[Repost of original posted January 5, 2015, destroyed by hosting failure.]
I have a lot of little things on a mental checklist to get images of, experiments to try, and items of that nature. It’s 2:30 am as I type this, having just come back from attempting one, the results you see here.
These are all moonlight shots. A low pressure system pushed through recently and brought a lot of rain and some pleasantly higher temperatures for this time of year, but as it passed so did all the clouds, letting tonight’s full moon shine down brightly. It was probably still about 14°c (58°f) with only a mild breeze, so not bad conditions for night photography at any time. I had returned to the river near the old house that we left last May, since it had the best elements for long exposures that can be accessed at that time of night; a few nearby parks on the same river (which is the Eno) might have been pretty good too, but there’s no entry past sundown.

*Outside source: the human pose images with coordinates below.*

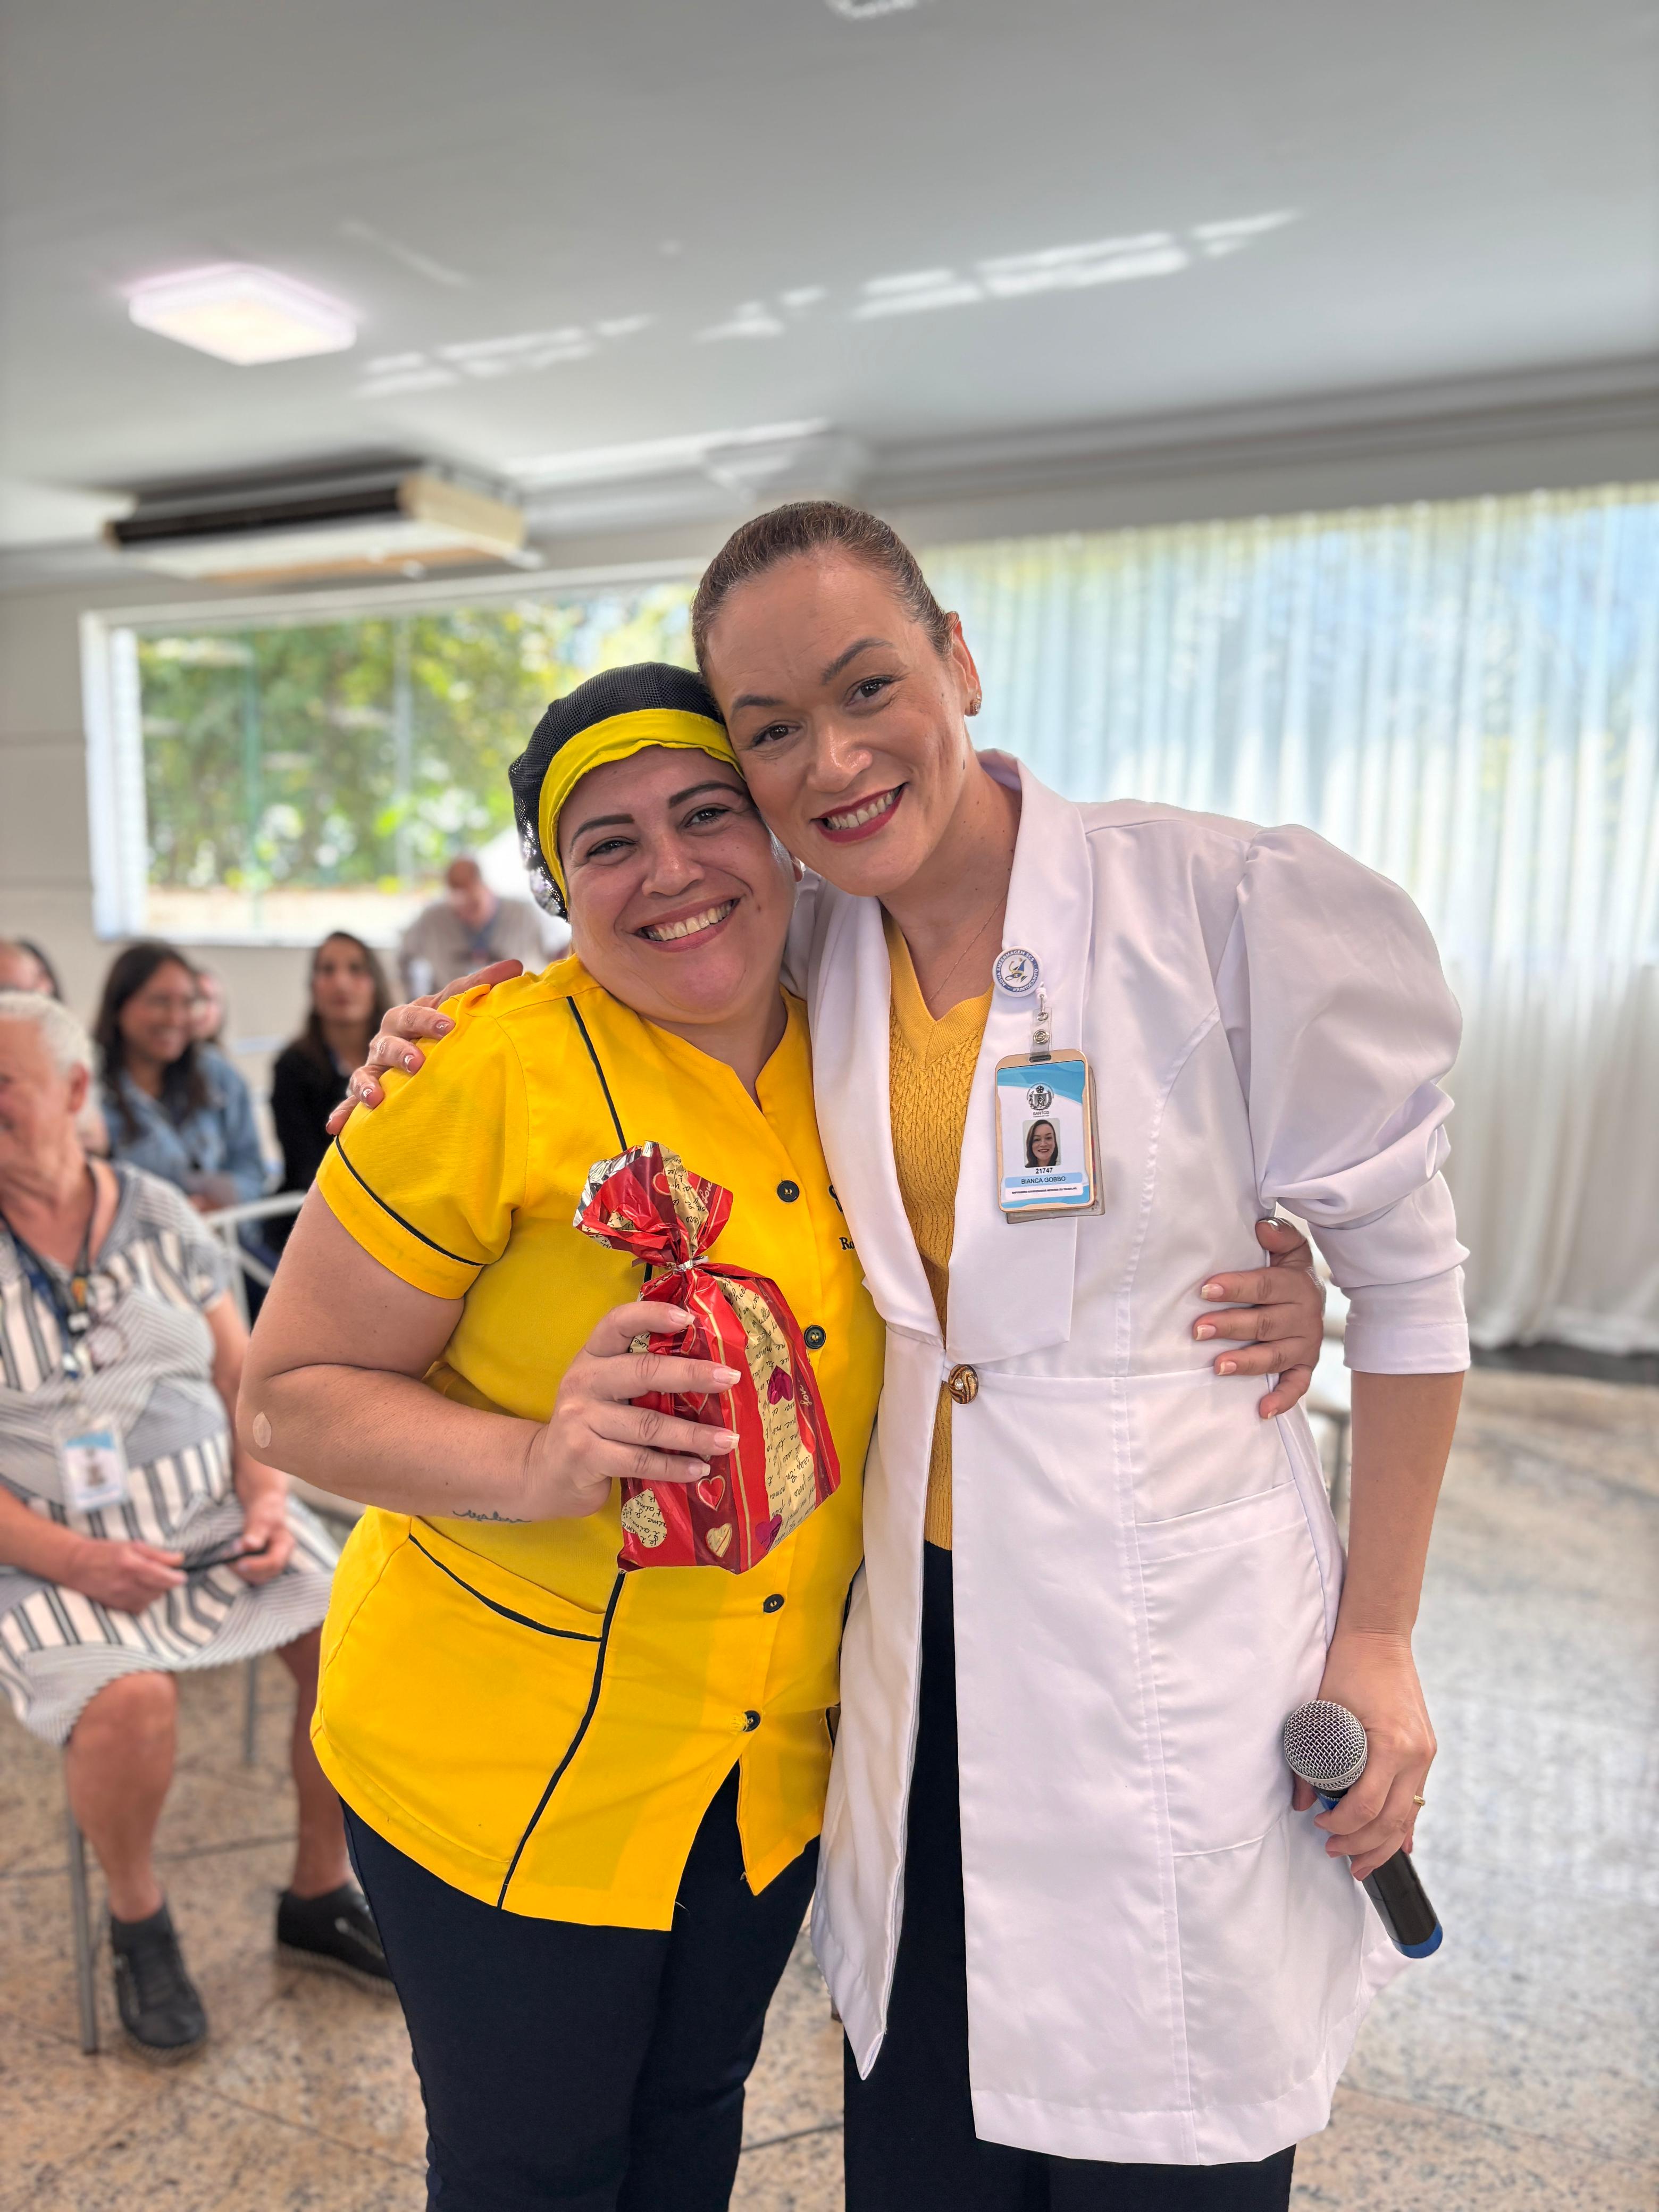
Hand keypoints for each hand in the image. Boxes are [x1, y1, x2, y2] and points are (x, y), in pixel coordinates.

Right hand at [65, 1538, 184, 1613]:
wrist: (75, 1565)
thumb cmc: (104, 1551)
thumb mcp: (131, 1545)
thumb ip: (156, 1554)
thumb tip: (179, 1559)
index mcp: (130, 1565)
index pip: (161, 1576)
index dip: (175, 1578)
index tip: (182, 1576)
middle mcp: (125, 1584)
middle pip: (159, 1590)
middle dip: (165, 1583)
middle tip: (162, 1573)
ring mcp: (119, 1598)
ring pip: (150, 1600)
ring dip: (155, 1591)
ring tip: (148, 1580)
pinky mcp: (115, 1606)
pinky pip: (139, 1608)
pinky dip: (144, 1600)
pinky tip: (139, 1590)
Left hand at [231, 1486, 294, 1583]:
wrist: (263, 1509)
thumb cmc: (265, 1511)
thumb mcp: (261, 1517)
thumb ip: (256, 1531)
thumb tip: (246, 1546)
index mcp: (285, 1546)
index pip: (274, 1563)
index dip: (257, 1566)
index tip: (239, 1563)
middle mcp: (281, 1558)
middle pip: (266, 1575)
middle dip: (246, 1571)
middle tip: (227, 1560)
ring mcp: (271, 1564)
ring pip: (257, 1579)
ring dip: (241, 1573)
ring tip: (227, 1560)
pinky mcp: (261, 1567)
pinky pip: (251, 1576)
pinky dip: (240, 1572)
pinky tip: (230, 1562)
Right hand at [325, 959, 523, 1133]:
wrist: (420, 1052)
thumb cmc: (440, 1027)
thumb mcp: (457, 1006)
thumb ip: (481, 986)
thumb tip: (517, 965)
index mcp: (408, 1017)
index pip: (417, 1013)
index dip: (429, 1019)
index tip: (448, 1027)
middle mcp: (387, 1039)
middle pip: (389, 1041)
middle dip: (401, 1051)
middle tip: (418, 1063)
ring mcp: (374, 1066)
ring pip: (365, 1072)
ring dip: (367, 1084)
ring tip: (377, 1098)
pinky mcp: (366, 1091)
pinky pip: (350, 1102)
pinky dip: (343, 1112)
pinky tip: (335, 1126)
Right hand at [519, 1303, 743, 1519]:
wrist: (547, 1472)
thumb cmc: (591, 1424)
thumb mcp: (606, 1390)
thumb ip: (641, 1376)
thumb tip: (710, 1370)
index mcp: (592, 1356)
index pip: (617, 1323)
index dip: (651, 1315)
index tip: (688, 1318)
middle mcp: (583, 1381)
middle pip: (643, 1372)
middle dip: (691, 1374)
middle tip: (730, 1378)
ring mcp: (580, 1420)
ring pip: (648, 1425)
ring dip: (693, 1434)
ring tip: (728, 1439)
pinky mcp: (584, 1457)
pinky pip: (640, 1462)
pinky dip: (674, 1467)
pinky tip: (699, 1469)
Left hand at [1194, 1217, 1324, 1417]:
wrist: (1314, 1296)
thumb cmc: (1286, 1271)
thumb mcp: (1289, 1249)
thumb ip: (1279, 1236)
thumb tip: (1262, 1227)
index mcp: (1297, 1285)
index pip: (1265, 1286)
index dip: (1236, 1287)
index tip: (1205, 1290)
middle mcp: (1305, 1317)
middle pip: (1266, 1323)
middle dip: (1230, 1326)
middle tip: (1197, 1330)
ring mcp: (1305, 1345)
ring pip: (1275, 1357)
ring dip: (1246, 1363)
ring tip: (1216, 1366)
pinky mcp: (1305, 1367)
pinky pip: (1297, 1386)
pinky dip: (1282, 1400)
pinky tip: (1262, 1410)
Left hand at [1292, 1629, 1434, 1879]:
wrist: (1380, 1636)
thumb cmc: (1349, 1667)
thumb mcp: (1322, 1711)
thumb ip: (1309, 1759)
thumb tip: (1301, 1802)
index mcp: (1393, 1744)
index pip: (1369, 1806)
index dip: (1344, 1825)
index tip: (1321, 1826)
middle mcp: (1417, 1754)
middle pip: (1393, 1821)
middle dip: (1364, 1846)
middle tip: (1336, 1855)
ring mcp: (1426, 1753)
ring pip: (1410, 1815)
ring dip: (1385, 1844)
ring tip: (1361, 1864)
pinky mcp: (1426, 1750)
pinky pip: (1417, 1798)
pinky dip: (1405, 1824)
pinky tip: (1398, 1845)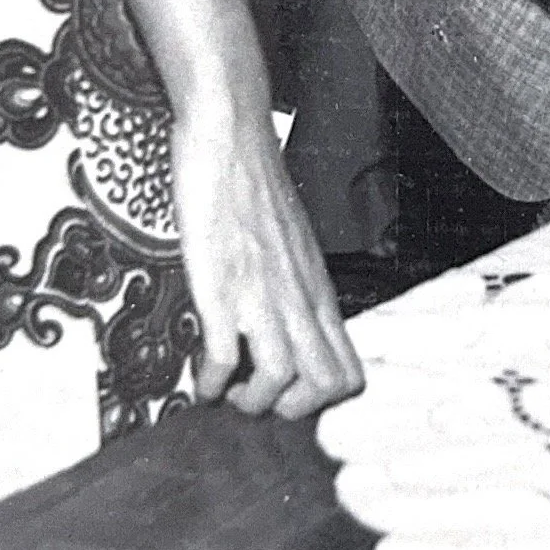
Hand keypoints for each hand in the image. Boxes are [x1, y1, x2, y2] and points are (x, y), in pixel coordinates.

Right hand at [171, 97, 363, 420]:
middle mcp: (298, 299)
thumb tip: (292, 325)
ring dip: (251, 402)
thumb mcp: (294, 244)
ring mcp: (261, 295)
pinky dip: (211, 382)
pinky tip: (199, 375)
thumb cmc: (257, 186)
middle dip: (292, 411)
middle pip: (326, 387)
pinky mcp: (221, 288)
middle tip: (259, 398)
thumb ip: (297, 287)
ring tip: (229, 391)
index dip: (322, 401)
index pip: (350, 372)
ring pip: (283, 381)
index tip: (288, 395)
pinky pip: (224, 359)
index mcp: (318, 291)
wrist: (230, 138)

It’s funny how long it took me to get these, since you’d think I’d have the opportunity every full moon. But this also requires clear weather on those nights, a temperature comfortable enough for me to want to be out standing around waiting on the long exposure times, and both a sleep schedule and the desire to go out at midnight or so – these just hadn’t come together previously. If I remember right, a couple of previous occasions had been postponed because I had no readily-available headlamp, which has been rectified now – in fact, I got to try out two new lights, one of which a christmas present, and both worked quite well.
Over a year ago, I had ventured down to this location on a moonless night, and the number of wolf spiders that could be seen by their eye reflections was stunning – they were everywhere, all over the ground and weeds, up the treetrunks, and I’m pretty sure I even spotted one on a rock out in the river. Surprisingly, I saw quite a few tonight, taking immediate advantage of the warmer weather to go out and forage.
Now, I made a mistake tonight. I got spoiled with the Canon Elan IIe and the D-Reb, both of which can use the RC-1 infra-red remote to trigger time exposures on Bulb setting – one click to open the shutter, another to close. The RC-1 was always with me, dangling from the zipper-pull of the camera bag, so I never had to think about it. But the RC-1 does not work on the 30D that I used for these shots, and the TC-80N3 wired remote release was in another bag, which meant I had to hold my finger on the shutter button for the entire time during these exposures. This is not recommended – it’s very easy to shake the camera – and it prevented me from going for exposures longer than four minutes. Actually, I was just counting off the seconds in my head, and the camera and I disagree seriously on how long the exposures were; I had it down as (top to bottom) 240, 190, and 240 seconds, while the EXIF info tells me 183, 154, and 188 seconds. If I believed officer Frank Murphy (or perhaps it was Roy Scheider*,) this could be serious news for my mental stability, but I also think the camera tends to do a slow count.
With long enough exposures, moonlight can actually appear almost exactly like sunlight, except that anything that moves will be blurred, and you may even get star streaks in the sky. I wanted things a little darker, so I kept the exposure times shorter, but they were still plenty long enough for the rippling, splashing water to blur significantly – this is the same thing you would do for those gauzy waterfall photos, and some day, I’ll get some of those by moonlight as well (the nearest waterfall is probably 200 kilometers away, so not a trip that was going to happen tonight.) It’s important to have something unmoving in the photo for the juxtaposition, to appear nice and sharp, but it also helps to have better foreground interest and setting than what I have here.
But if you haven’t tried this, definitely add it to your own list, and be creative. You’ll almost certainly end up with something you like.